■ SUPPLIED MATERIAL
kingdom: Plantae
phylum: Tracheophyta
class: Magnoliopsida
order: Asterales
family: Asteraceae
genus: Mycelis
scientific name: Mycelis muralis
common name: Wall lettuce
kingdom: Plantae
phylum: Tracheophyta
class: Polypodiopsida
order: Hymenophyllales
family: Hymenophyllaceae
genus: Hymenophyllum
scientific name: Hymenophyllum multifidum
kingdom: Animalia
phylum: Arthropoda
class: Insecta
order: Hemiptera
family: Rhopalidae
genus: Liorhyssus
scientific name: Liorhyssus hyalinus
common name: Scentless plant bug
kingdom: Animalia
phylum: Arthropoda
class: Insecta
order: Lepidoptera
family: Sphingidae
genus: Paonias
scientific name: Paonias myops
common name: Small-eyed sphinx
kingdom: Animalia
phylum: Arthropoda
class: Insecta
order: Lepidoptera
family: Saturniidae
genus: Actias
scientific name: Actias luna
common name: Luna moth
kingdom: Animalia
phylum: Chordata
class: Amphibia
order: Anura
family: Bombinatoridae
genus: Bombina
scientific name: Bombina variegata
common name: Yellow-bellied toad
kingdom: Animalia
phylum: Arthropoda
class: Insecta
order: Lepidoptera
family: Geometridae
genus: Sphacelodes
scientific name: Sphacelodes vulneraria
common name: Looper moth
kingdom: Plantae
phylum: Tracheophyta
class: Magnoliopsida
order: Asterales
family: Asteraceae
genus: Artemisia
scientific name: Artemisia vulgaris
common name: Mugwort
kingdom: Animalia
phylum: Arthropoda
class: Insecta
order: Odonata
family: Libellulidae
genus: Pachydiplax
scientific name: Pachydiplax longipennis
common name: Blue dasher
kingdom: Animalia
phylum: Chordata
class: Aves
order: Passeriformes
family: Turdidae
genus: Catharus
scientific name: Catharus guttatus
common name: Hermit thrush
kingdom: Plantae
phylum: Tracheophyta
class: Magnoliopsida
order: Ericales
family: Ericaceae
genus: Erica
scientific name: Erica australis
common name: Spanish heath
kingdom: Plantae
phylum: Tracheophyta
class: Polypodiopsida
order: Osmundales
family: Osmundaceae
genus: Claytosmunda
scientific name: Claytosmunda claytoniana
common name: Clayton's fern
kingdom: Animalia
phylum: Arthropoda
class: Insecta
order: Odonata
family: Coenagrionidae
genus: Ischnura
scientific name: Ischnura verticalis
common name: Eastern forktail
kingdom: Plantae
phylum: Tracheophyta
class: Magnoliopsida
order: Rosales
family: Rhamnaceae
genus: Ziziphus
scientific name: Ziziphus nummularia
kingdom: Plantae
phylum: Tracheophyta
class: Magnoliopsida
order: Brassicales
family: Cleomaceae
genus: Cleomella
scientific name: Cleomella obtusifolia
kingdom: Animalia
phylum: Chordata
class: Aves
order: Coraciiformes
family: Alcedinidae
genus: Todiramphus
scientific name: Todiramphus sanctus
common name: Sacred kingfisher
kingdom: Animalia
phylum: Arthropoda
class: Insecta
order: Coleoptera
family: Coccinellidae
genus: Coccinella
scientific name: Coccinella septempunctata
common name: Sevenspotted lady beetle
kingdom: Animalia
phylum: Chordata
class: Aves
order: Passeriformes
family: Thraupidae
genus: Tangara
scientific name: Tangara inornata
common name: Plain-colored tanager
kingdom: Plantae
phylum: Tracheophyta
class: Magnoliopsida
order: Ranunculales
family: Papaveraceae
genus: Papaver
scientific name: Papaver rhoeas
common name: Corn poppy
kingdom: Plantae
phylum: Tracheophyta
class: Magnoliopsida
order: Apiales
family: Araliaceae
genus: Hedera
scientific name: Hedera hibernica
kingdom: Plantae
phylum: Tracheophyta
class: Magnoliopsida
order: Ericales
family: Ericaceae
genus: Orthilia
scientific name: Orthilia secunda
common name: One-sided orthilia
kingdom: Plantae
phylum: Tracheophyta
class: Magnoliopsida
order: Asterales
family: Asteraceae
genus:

■ WRITTEN PROBLEM
Render the records above as a Markdown table with the columns "Row" and "Entry," one numbered row per nonblank entry, in order.

■ CORRECT RESPONSE
| Row | Entry |
|---|---|
| 1 | kingdom: Plantae |
| 2 | phylum: Tracheophyta |
| 3 | class: Magnoliopsida |
| 4 | order: Asterales |
| 5 | family: Asteraceae |
| 6 | genus: Mycelis |
| 7 | scientific name: Mycelis muralis |
| 8 | common name: Wall lettuce |
| 9 | kingdom: Plantae |
| 10 | phylum: Tracheophyta |
| 11 | class: Polypodiopsida |
| 12 | order: Hymenophyllales |
| 13 | family: Hymenophyllaceae |
| 14 | genus: Hymenophyllum |
| 15 | scientific name: Hymenophyllum multifidum |
| 16 | kingdom: Animalia |
| 17 | phylum: Arthropoda |
| 18 | class: Insecta |
| 19 | order: Hemiptera |
| 20 | family: Rhopalidae |
| 21 | genus: Liorhyssus |
| 22 | scientific name: Liorhyssus hyalinus |
| 23 | common name: Scentless plant bug |
| 24 | kingdom: Animalia |
| 25 | phylum: Arthropoda |
| 26 | class: Insecta |
| 27 | order: Lepidoptera |
| 28 | family: Sphingidae |
| 29 | genus: Paonias |
| 30 | scientific name: Paonias myops |
| 31 | common name: Small-eyed sphinx |
| 32 | kingdom: Animalia |
| 33 | phylum: Arthropoda |
| 34 | class: Insecta |
| 35 | order: Lepidoptera |
| 36 | family: Saturniidae |
| 37 | genus: Actias |
| 38 | scientific name: Actias luna |
| 39 | common name: Luna moth |
| 40 | kingdom: Animalia |
| 41 | phylum: Chordata |
| 42 | class: Amphibia |
| 43 | order: Anura |
| 44 | family: Bombinatoridae |
| 45 | genus: Bombina |
| 46 | scientific name: Bombina variegata |
| 47 | common name: Yellow-bellied toad |
| 48 | kingdom: Animalia |
| 49 | phylum: Arthropoda |
| 50 | class: Insecta |
| 51 | order: Lepidoptera |
| 52 | family: Geometridae |
| 53 | genus: Sphacelodes |
| 54 | scientific name: Sphacelodes vulneraria |
| 55 | common name: Looper moth |
| 56 | kingdom: Plantae |
| 57 | phylum: Tracheophyta |
| 58 | class: Magnoliopsida |
| 59 | order: Asterales |
| 60 | family: Asteraceae |
| 61 | genus: Artemisia |
| 62 | scientific name: Artemisia vulgaris |
| 63 | common name: Mugwort |
| 64 | kingdom: Animalia |
| 65 | phylum: Arthropoda |
| 66 | class: Insecta |
| 67 | order: Odonata |
| 68 | family: Libellulidae |
| 69 | genus: Pachydiplax |
| 70 | scientific name: Pachydiplax longipennis |
| 71 | common name: Blue dasher |
| 72 | kingdom: Animalia |
| 73 | phylum: Chordata |
| 74 | class: Aves |
| 75 | order: Passeriformes |
| 76 | family: Turdidae |
| 77 | genus: Catharus |
| 78 | scientific name: Catharus guttatus |
| 79 | common name: Hermit thrush |
| 80 | kingdom: Plantae |
| 81 | phylum: Tracheophyta |
| 82 | class: Magnoliopsida |
| 83 | order: Ericales |
| 84 | family: Ericaceae |
| 85 | genus: Erica |
| 86 | scientific name: Erica australis |
| 87 | common name: Spanish heath |
| 88 | kingdom: Plantae |
| 89 | phylum: Tracheophyta |
| 90 | class: Polypodiopsida |
| 91 | order: Osmundales |
| 92 | family: Osmundaceae |
| 93 | genus: Claytosmunda |
| 94 | scientific name: Claytosmunda claytoniana |
| 95 | common name: Clayton's fern |
| 96 | kingdom: Animalia |
| 97 | phylum: Arthropoda |
| 98 | class: Insecta |
| 99 | order: Odonata |
| 100 | family: Coenagrionidae |
| 101 | genus: Ischnura |
| 102 | scientific name: Ischnura verticalis |
| 103 | common name: Eastern forktail |
| 104 | kingdom: Plantae |
| 105 | phylum: Tracheophyta |
| 106 | class: Magnoliopsida |
| 107 | order: Rosales |
| 108 | family: Rhamnaceae |
| 109 | genus: Ziziphus |
| 110 | scientific name: Ziziphus nummularia |
| 111 | kingdom: Plantae |
| 112 | phylum: Tracheophyta |
| 113 | class: Magnoliopsida |
| 114 | order: Brassicales |
| 115 | family: Cleomaceae |
| 116 | genus: Cleomella |
| 117 | scientific name: Cleomella obtusifolia |
| 118 | kingdom: Animalia |
| 119 | phylum: Chordata |
| 120 | class: Aves |
| 121 | order: Coraciiformes |
| 122 | family: Alcedinidae |
| 123 | genus: Todiramphus |
| 124 | scientific name: Todiramphus sanctus |
| 125 | common name: Sacred kingfisher |
| 126 | kingdom: Animalia |
| 127 | phylum: Arthropoda |
| 128 | class: Insecta |
| 129 | order: Coleoptera |
| 130 | family: Coccinellidae |
| 131 | genus: Coccinella |
| 132 | scientific name: Coccinella septempunctata |
| 133 | common name: Sevenspotted lady beetle |
| 134 | kingdom: Animalia |
| 135 | phylum: Chordata |
| 136 | class: Aves |
| 137 | order: Passeriformes |
| 138 | family: Thraupidae |
| 139 | genus: Tangara |
| 140 | scientific name: Tangara inornata |
| 141 | common name: Plain-colored tanager |
| 142 | kingdom: Plantae |
| 143 | phylum: Tracheophyta |
| 144 | class: Magnoliopsida |
| 145 | order: Ranunculales |
| 146 | family: Papaveraceae |
| 147 | genus: Papaver |
| 148 | scientific name: Papaver rhoeas |
| 149 | common name: Corn poppy |
| 150 | kingdom: Plantae |
| 151 | phylum: Tracheophyta |
| 152 | class: Magnoliopsida |
| 153 | order: Apiales |
| 154 | family: Araliaceae |
| 155 | genus: Hedera |
| 156 | scientific name: Hedera hibernica |
| 157 | kingdom: Plantae |
| 158 | phylum: Tracheophyta |
| 159 | class: Magnoliopsida |
| 160 | order: Ericales |
| 161 | family: Ericaceae |
| 162 | genus: Orthilia |
| 163 | scientific name: Orthilia secunda |
| 164 | common name: One-sided orthilia |
| 165 | kingdom: Plantae |
| 166 | phylum: Tracheophyta |
| 167 | class: Magnoliopsida |
| 168 | order: Asterales |
| 169 | family: Asteraceae |
| 170 | genus: |